What we have here is more of a process, starting with a vague problem, honing this down into something more defined or maybe a set of more defined problems to be examined and then setting some people at those problems, within a support infrastructure of facilitation and documentation.
This is closer to what Hub Westminster want, to be able to take to these entities that have problems a new path to generating possible solutions.
So where does emergAgency fit into all of this? Well my pitch was to hold regular monthly events where the theme was plucked from the news, what was interesting, big that month. The actual theme would only be set a week before the day/evening of the event.
It isn’t a hackday, it is what I have described as a ‘pop-up think tank’ where an issue can be examined that the outcomes from that event, they are the next steps that feed into the later ‘hack/development/prototyping’ events.

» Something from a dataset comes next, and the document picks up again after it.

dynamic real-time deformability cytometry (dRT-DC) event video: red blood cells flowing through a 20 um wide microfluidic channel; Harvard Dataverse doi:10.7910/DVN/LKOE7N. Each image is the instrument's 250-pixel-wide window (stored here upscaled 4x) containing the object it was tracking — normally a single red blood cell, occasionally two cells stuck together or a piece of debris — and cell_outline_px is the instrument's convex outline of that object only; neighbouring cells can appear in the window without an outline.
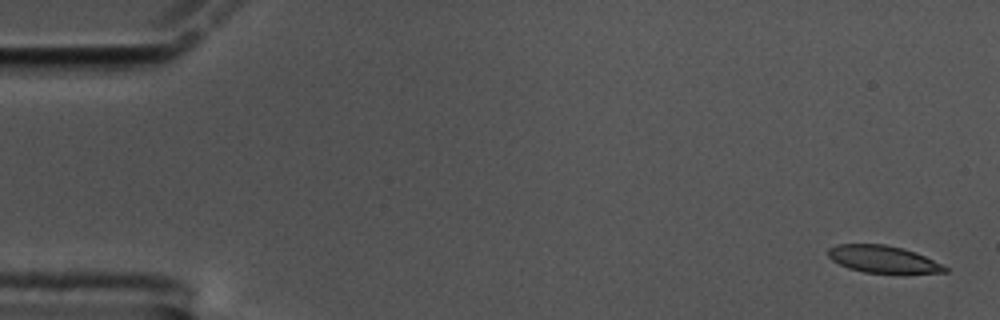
{"species": "common noctule bat (a hibernating species)", "species_latin": "Nyctalus noctula", "temperature_condition": "cold", "stored_images_in_passage": 58, "camera_frame_rate_fps": 3000, "um_per_image_px": 0.085, "animal": {"sex": "male", "body_mass_g": 17.5, "forearm_length_mm": 52.3}, "frame": {"image": 1, "passage_image": 2, "time_ms": 0.333, "image_size_px": [1000, 320], "cell_outline_px": [[948, 272], [900, 276], [864, 272], [848, 268], [832, 260], [828, 256], [828, 248], [836, 244], [884, 244], [916, 252], [948, 268]], "centroid_in_image_um": [75.1, 22.09], "position_along_channel_um": 9.9, "area_um2": 19.19}}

Beyond that back when I was last using the moniker emergAgency I was thinking more around a pop-up agency to examine a problem. Take the problem space you have been approached with, put together a pool of talent to examine it and prepare possible solutions.
Which leads me onto another thing, there are lots of groups of people who get together to work on ideas, chat, network, create and learn from each other. This vast resource is something that can (and often is) put to good use in approaching problems.
What would be interesting would be some kind of point of contact, some assigned and recognised group/board who can bring in these larger, vague problems and help direct them to the groups, people who might be best placed to help solve them.
They would act as custodians of an ever growing repository of problems and directions for solutions.
It could act as a route for innovation, new ideas that would hopefully come out of this ‘process’ that could become self sustainable, new companies, new products or services. Some owned by exisiting organisations, others new start-ups.
Some of the ideas may just linger in the repository until the right people and team come along and can see how to take that initial idea to the next stage.
By being open, yes clear on attribution then this can become a route for the creation of new ideas as well as new opportunities.
All groups and people who sign up to the ‘foundation’ would get to vote for the panel who work at the top of the filter, the ones getting in and distributing the problems. The foundation should also support the events, discussions and hacks. A continuity of repository, supplying facilitation and documentation support.
It is this infrastructure that stops the current model of hackathons from being an ongoing source of new innovation, of contributing to knowledge.